SUPPLIED DATA below:

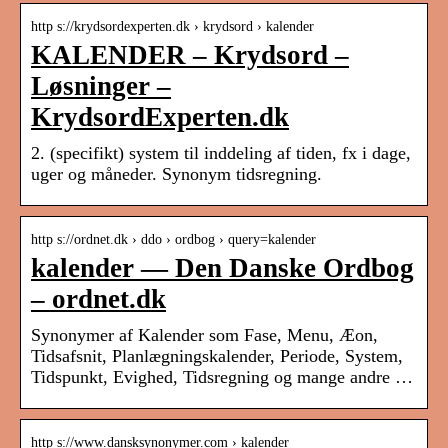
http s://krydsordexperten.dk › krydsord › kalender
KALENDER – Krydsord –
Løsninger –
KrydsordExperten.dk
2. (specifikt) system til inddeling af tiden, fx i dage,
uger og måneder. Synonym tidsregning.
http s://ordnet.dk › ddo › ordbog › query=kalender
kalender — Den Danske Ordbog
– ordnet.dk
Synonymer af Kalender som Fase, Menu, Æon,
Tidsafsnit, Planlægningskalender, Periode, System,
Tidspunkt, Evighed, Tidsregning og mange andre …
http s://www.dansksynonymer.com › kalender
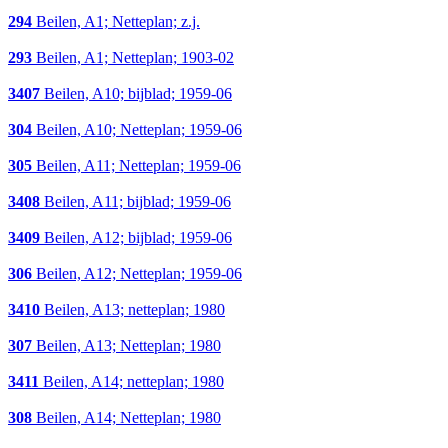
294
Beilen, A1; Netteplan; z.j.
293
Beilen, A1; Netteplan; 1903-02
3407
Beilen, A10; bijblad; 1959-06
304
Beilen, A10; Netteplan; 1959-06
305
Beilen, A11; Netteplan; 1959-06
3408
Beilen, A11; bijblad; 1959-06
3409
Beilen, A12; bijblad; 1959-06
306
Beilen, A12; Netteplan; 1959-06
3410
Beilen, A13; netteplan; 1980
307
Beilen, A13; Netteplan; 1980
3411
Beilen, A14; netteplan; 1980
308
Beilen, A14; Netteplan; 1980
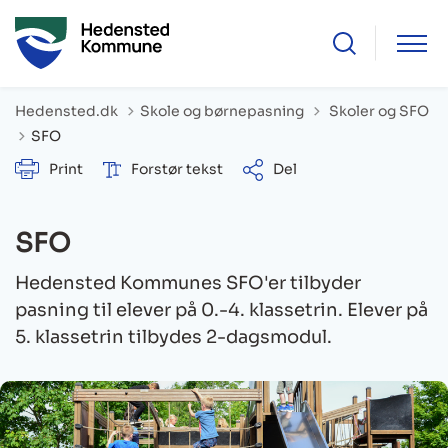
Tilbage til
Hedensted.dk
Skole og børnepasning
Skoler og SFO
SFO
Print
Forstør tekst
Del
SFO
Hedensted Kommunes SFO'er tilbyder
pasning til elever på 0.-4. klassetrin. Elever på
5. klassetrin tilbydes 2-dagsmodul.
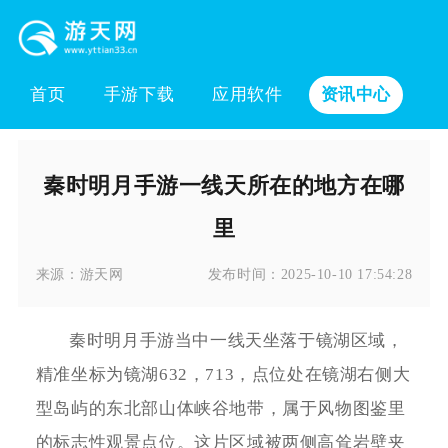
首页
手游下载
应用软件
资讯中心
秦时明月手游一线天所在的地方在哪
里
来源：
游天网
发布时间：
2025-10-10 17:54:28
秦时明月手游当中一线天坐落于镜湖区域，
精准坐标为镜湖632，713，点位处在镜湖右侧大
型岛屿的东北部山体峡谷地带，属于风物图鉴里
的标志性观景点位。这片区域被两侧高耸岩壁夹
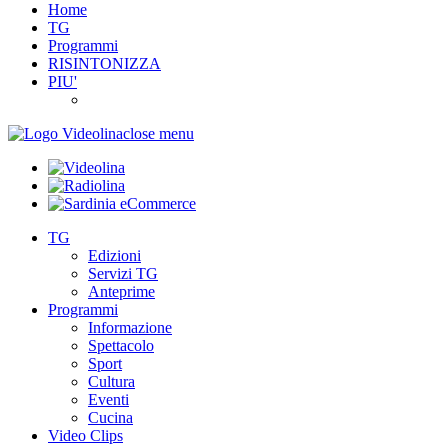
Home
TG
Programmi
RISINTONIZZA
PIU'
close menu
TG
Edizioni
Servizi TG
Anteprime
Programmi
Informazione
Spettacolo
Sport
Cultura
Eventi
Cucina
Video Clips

End of SUPPLIED DATA.

WORK ITEM — In the entries above, find each line with the string "bijblad" and copy it.

EXERCISE ANSWER —
Beilen, A10; bijblad; 1959-06
Beilen, A11; bijblad; 1959-06
Beilen, A12; bijblad; 1959-06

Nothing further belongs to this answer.